━━ GIVEN DATA ━━

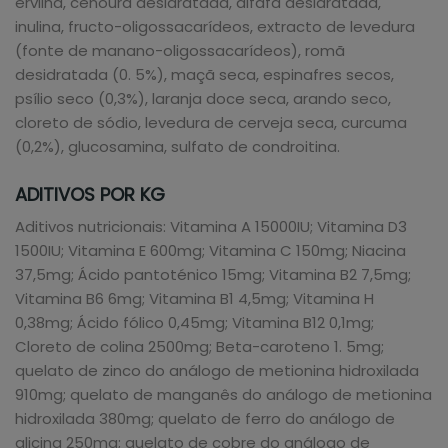
ervilha, cenoura desidratada, alfafa desidratada,
inulina, fructo-oligossacarídeos, extracto de levedura
(fonte de manano-oligossacarídeos), romã
desidratada (0. 5%), maçã seca, espinafres secos,
psílio seco (0,3%), laranja doce seca, arando seco,
cloreto de sódio, levedura de cerveja seca, curcuma
(0,2%), glucosamina, sulfato de condroitina.
ADITIVOS POR KG
Aditivos nutricionais: Vitamina A 15000IU; Vitamina D3
1500IU; Vitamina E 600mg; Vitamina C 150mg; Niacina
37,5mg; Ácido pantoténico 15mg; Vitamina B2 7,5mg;
Vitamina B6 6mg; Vitamina B1 4,5mg; Vitamina H
0,38mg; Ácido fólico 0,45mg; Vitamina B12 0,1mg;
Cloreto de colina 2500mg; Beta-caroteno 1. 5mg;
quelato de zinco do análogo de metionina hidroxilada
910mg; quelato de manganês do análogo de metionina
hidroxilada 380mg; quelato de ferro do análogo de
glicina 250mg; quelato de cobre do análogo de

━━━

Exact copy, no pictures: write out all the records above.

ervilha, cenoura desidratada, alfafa desidratada,
inulina, fructo-oligossacarídeos, extracto de levedura
(fonte de manano-oligossacarídeos), romã
desidratada (0. 5%), maçã seca, espinafres secos,
psílio seco (0,3%), laranja doce seca, arando seco,
cloreto de sódio, levedura de cerveja seca, curcuma
(0,2%), glucosamina, sulfato de condroitina.
ADITIVOS POR KG
Aditivos nutricionais: Vitamina A 15000IU; Vitamina D3
1500IU; Vitamina E 600mg; Vitamina C 150mg; Niacina
37,5mg; Ácido pantoténico 15mg; Vitamina B2 7,5mg;
Vitamina B6 6mg; Vitamina B1 4,5mg; Vitamina H
0,38mg; Ácido fólico 0,45mg; Vitamina B12 0,1mg;
Cloreto de colina 2500mg; Beta-caroteno 1. 5mg;
quelato de zinco do análogo de metionina hidroxilada
910mg; quelato de manganês do análogo de metionina
hidroxilada 380mg; quelato de ferro do análogo de
glicina 250mg; quelato de cobre do análogo de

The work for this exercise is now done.